One drawback of the quantizer described above is that its output values, even after normalizing by $\Delta q$, are not integers, although they are countable and finite. Virtually subtracting $1/2$ from the normalized quantized signal makes the signal integer-valued by keeping all the described properties.

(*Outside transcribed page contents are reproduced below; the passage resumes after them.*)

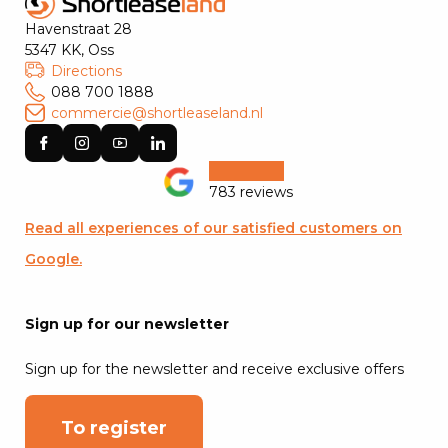
Havenstraat 28
5347 KK, Oss
Directions
088 700 1888
commercie@shortleaseland.nl
783 reviews
Read all experiences of our satisfied customers on
Google.
Sign up for our newsletter
Sign up for the newsletter and receive exclusive offers
To register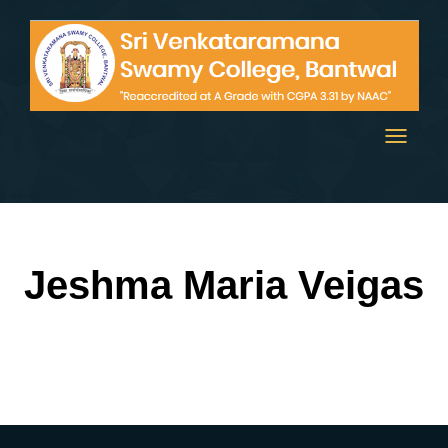
Toggle
navigati
Jeshma Maria Veigas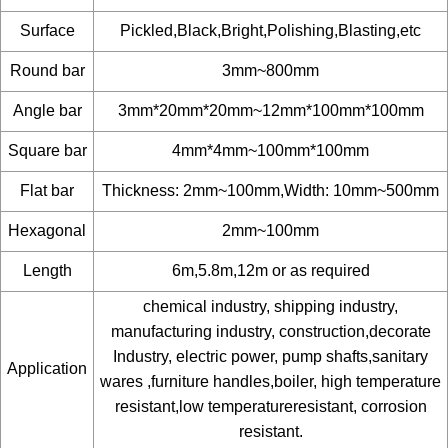
Surface
Pickled,Black,Bright,Polishing,Blasting,etc
Round bar
3mm~800mm
Angle bar
3mm*20mm*20mm~12mm*100mm*100mm
Square bar
4mm*4mm~100mm*100mm
Flat bar
Thickness: 2mm~100mm,Width: 10mm~500mm
Hexagonal
2mm~100mm
Length
6m,5.8m,12m or as required
chemical industry, shipping industry,
manufacturing industry, construction,decorate
Industry, electric power, pump shafts,sanitary
Application
wares ,furniture handles,boiler, high temperature
resistant,low temperatureresistant, corrosion
resistant.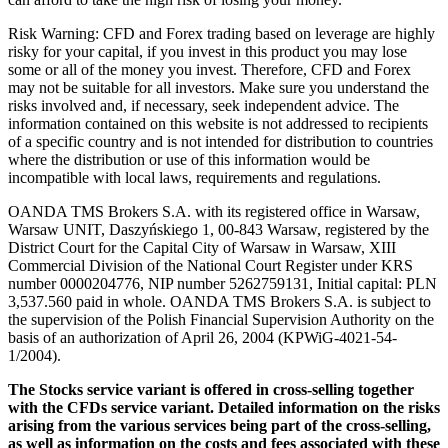
Risk Warning: CFD and Forex trading based on leverage are highly
risky for your capital, if you invest in this product you may lose
some or all of the money you invest. Therefore, CFD and Forex
may not be suitable for all investors. Make sure you understand the
risks involved and, if necessary, seek independent advice. The
information contained on this website is not addressed to recipients
of a specific country and is not intended for distribution to countries
where the distribution or use of this information would be
incompatible with local laws, requirements and regulations.
OANDA TMS Brokers S.A. with its registered office in Warsaw,
Warsaw UNIT, Daszyńskiego 1, 00-843 Warsaw, registered by the
District Court for the Capital City of Warsaw in Warsaw, XIII
Commercial Division of the National Court Register under KRS
number 0000204776, NIP number 5262759131, Initial capital: PLN
3,537.560 paid in whole. OANDA TMS Brokers S.A. is subject to
the supervision of the Polish Financial Supervision Authority on the
basis of an authorization of April 26, 2004 (KPWiG-4021-54-
1/2004).
The Stocks service variant is offered in cross-selling together
with the CFDs service variant. Detailed information on the risks
arising from the various services being part of the cross-selling,
as well as information on the costs and fees associated with these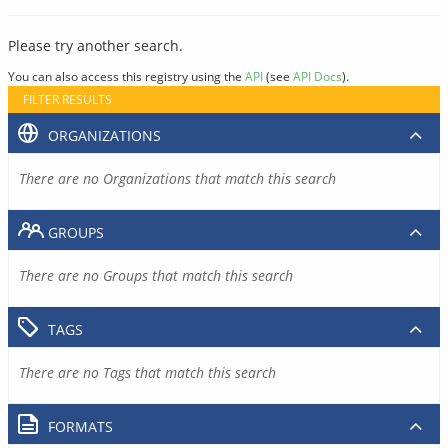
Please try another search.
You can also access this registry using the
API
(see
API Docs
).
FILTER RESULTS
ORGANIZATIONS
There are no Organizations that match this search
GROUPS
There are no Groups that match this search
TAGS
There are no Tags that match this search
FORMATS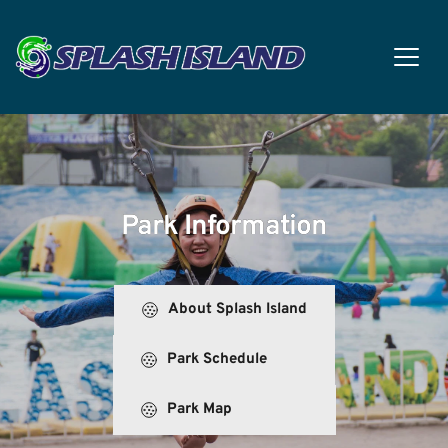
Park Information
About Splash Island
Park Schedule
Park Map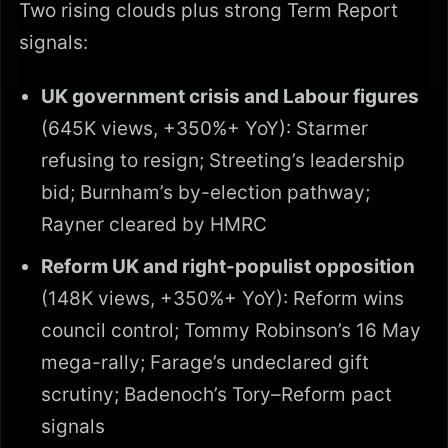
Two rising clouds plus strong Term Report
signals:
UK government crisis and Labour figures
(645K views, +350%+ YoY): Starmer
refusing to resign; Streeting’s leadership
bid; Burnham’s by-election pathway;
Rayner cleared by HMRC
Reform UK and right-populist opposition
(148K views, +350%+ YoY): Reform wins
council control; Tommy Robinson’s 16 May
mega-rally; Farage’s undeclared gift
scrutiny; Badenoch’s Tory–Reform pact
signals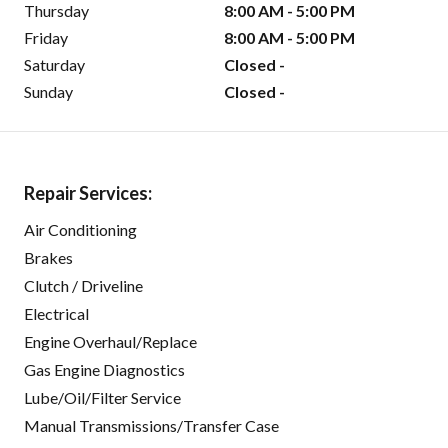
Thursday
8:00 AM - 5:00 PM
Friday
8:00 AM - 5:00 PM
Saturday
Closed -
Sunday
Closed -
Repair Services:
Air Conditioning
Brakes
Clutch / Driveline
Electrical
Engine Overhaul/Replace
Gas Engine Diagnostics
Lube/Oil/Filter Service
Manual Transmissions/Transfer Case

This simplifies binary representation but the values don't resemble the actual signal anymore.

Another possibility to obtain an integer from a real number is to **truncate** its fractional part (after the decimal point) and thus implement a floor operation
$$
x_{\text{Q},k} = \Delta q\cdot \left\lfloor \frac{x_k}{\Delta q}\right\rfloor. \tag{5}
$$
The quantized values, if normalized by the quantization step size, are represented by integers that are non-symmetrically divided into positive and negative values such that there is one more value below zero than above zero and the zero itself, so the steps are directly aranged corresponding to two's complements where values between $-\frac{S}{2}$ and $\frac{S}{2}-1$ can be represented.

The relation of the quantization error and the input signal is calculated by $$ \begin{align} e_{\text{Q}, k} &= \Delta q\cdot \left\lfloor \frac{x_k}{\Delta q}\right\rfloor - x_k\\ \frac{e_{\text{Q}, k}}{\Delta q} &= \left\lfloor \frac{x_k}{\Delta q}\right\rfloor - \frac{x_k}{\Delta q} \tag{6} \end{align} $$ and can be shown to be $$ -\Delta q \leq e_{\text{Q}, k} \leq 0. \tag{7} $$ To cross-check the validity of the error range, we observe the minimal and maximal output values and relate them to the input range: $$ \begin{align} \text{max}\left\{x_{\text{Q},k}\right\} &= \Delta q \cdot \left(\frac{S}{2} - 1\right) = x_\text{max} - \Delta q\\ \text{min}\left\{x_{\text{Q},k}\right\} &=-\Delta q \cdot \frac{S}{2} = -x_\text{max}. \end{align} $$ This shows that the error magnitude is limited to $\Delta q$ in the entire input signal range. Thus, we have simplified the integer representation at the cost of doubling the maximum error magnitude and increasing the quantization noise by roughly 6dB. For having an integer representation and keeping the error magnitude limited to $\frac{\Delta q}{2}$, a mid-tread quantizer with an odd number of steps has to be used. It also has the advantage that zero-valued signals are tranformed to zero-valued output and the noise around zero is not inherently amplified to the magnitude $\Delta q/2$.